Mit Beginn der Saison 2005/06 wird die Liga in Folge des 22 Spieltages gedrittelt. So ermitteln die ersten vier Plätze den Deutschen Meister. Die Plätze 5 bis 10 ermitteln dann die weiteren Plätze, wobei der Sieger dieser Gruppe im Europapokal spielen darf. Die Playoffs der Meisterschaft werden in Form von Finale und Halbfinale ausgetragen.
Vergeben wird der Titel des Deutschen Frauen Handball Meisters seit der Saison 1957/58. Allerdings wurde die Bundesliga als oberste Spielklasse erst im Jahre 1975 eingeführt. Innerhalb der ersten zehn Jahre wurde die Liga in zwei unterschiedlichen Staffeln gespielt, so dass der Deutsche Meister in einem Play-Off aus den ersten der Nord- und Südstaffel ermittelt wurden. Ab dem Jahr 1985 wurde die Damen Handball Bundesliga jedoch eingleisig.
Die 2. Bundesliga der Damen wurde im Jahr 1985 gegründet und wird seitdem in zwei Staffeln gespielt. Diese sind Nord und Süd. Ausnahme waren die Jahre 1991 bis 1994, in dieser Zeit gab es zusätzlich eine Dritte Staffel. Unter der 2. Bundesliga folgen fünf Regionalligen. Diese sind Nord, Nordost, Süd, Südwest und West. Diesen folgen wiederum ganze 16 Oberligen.
Aufsteigen tun jeweils die zwei Erstplatzierten der 2. Bundesliga, welche in Play-Off-Spielen der jeweils vier Erstplazierten der Staffeln Nord und Süd ausgespielt werden. Die zwei Letztplatzierten aus der 1. Bundesliga hingegen steigen immer in die nächst niedrigere 2. Bundesliga ab.

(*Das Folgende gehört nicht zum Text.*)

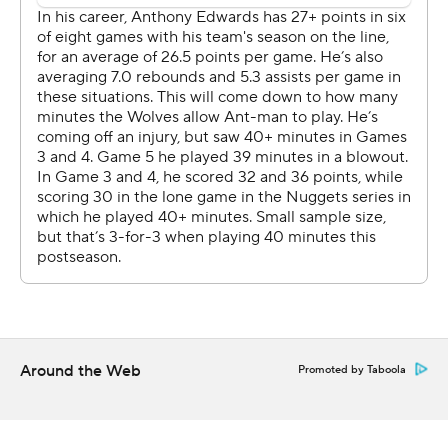
their hands full with the 7-foot-4 Wembanyama.
Castle made his first five 3-pointers and finished 11 for 16
from the floor. Fox was 3 for 3 from deep, and Julian
Champagnie made four 3s among his 18 points for the
Spurs, who outscored the Wolves by a whopping 97
points in the series and never once trailed by double
digits. The Spurs breezed by Portland Trail in five games
in the first round.
“It shows that we already gained a little bit of experience
from our short playoff time," Wembanyama said. "I feel
like we put ourselves in the best conditions, as simple as
that.”
Around the Web
Promoted by Taboola
Anthony Edwards had 24 points on 9-for-26 shooting for
the Wolves, who got another spark from reserves
Terrence Shannon (21 points) and Naz Reid (18 points)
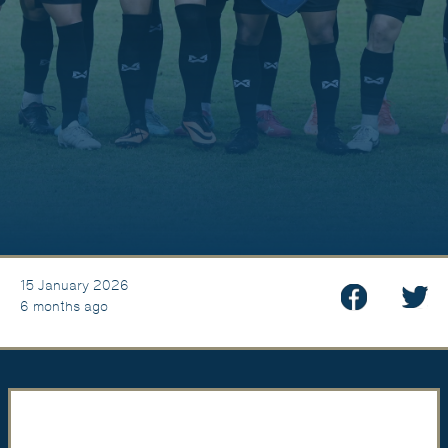
15 January 2026
6 months ago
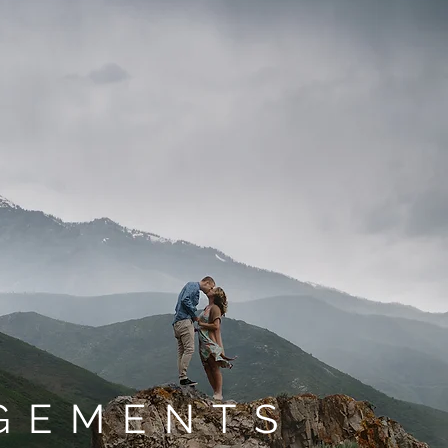
GEMENTS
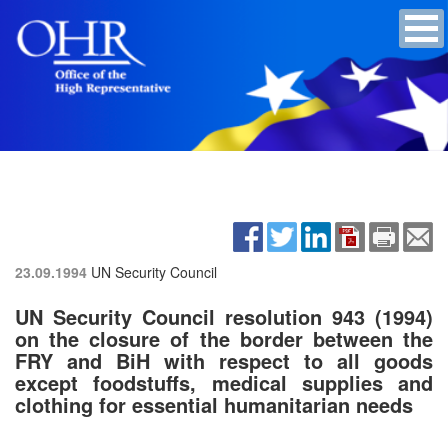
23.09.1994
UN Security Council
UN Security Council resolution 943 (1994)
on the closure of the border between the
FRY and BiH with respect to all goods
except foodstuffs, medical supplies and
clothing for essential humanitarian needs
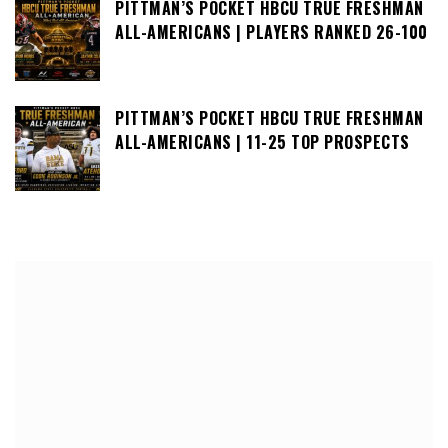
PITTMAN’S POCKET HBCU TRUE FRESHMAN
ALL-AMERICANS | PLAYERS RANKED 26-100
PITTMAN’S POCKET HBCU TRUE FRESHMAN
ALL-AMERICANS | 11-25 TOP PROSPECTS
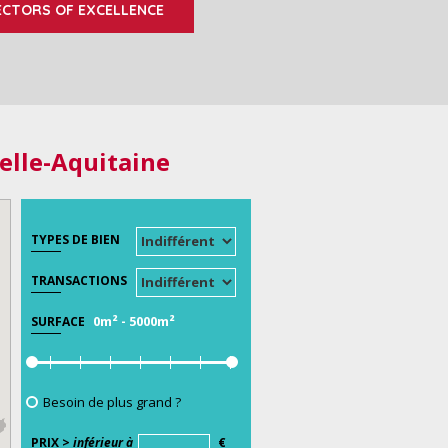
ECTORS OF EXCELLENCE
elle-Aquitaine
TYPES DE BIEN
TRANSACTIONS
0m²
-
5000m²
SURFACE
Besoin de plus grand ?
PRIX >
inférieur à
€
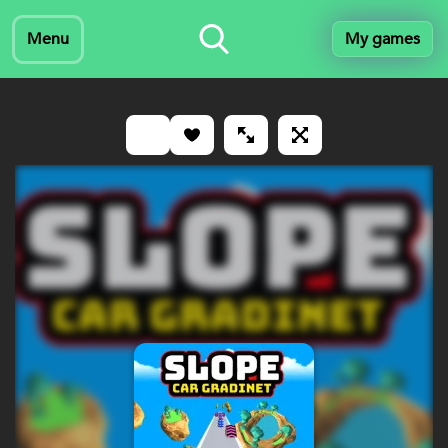
Menu
My games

Vor der Einführung der Bundesliga der Frauen im Handball 1957/58 wurden zuerst die Kreismeister ausgespielt. Daraufhin wurde aus diesen der Landesmeister ermittelt. Diese Landesmeister spielten daraufhin in einem Turnier um die Regionalmeisterschaft. Woraufhin diese wiederum den Deutschen Meister ermittelten. Zusätzlich nahm bis 1964 der Vizemeister des Verbandes, der die Endrunde ausrichtete an ihr teil.
Zusätzlich gibt es einen sogenannten DHB-Pokal, welcher der bedeutendste Pokalwettbewerb im Hallenhandball der Damen. Die Mannschaft, die diesen Pokal gewinnt, darf im darauffolgenden Jahr am Kampf um den Europapokal der Pokalsieger teilnehmen. Bis zum Jahr 1991 wurde in der damaligen DDR zudem der DHV-Pokal ausgetragen.
1976 wurde der Hallenhandball der Frauen in Montreal endlich olympisch.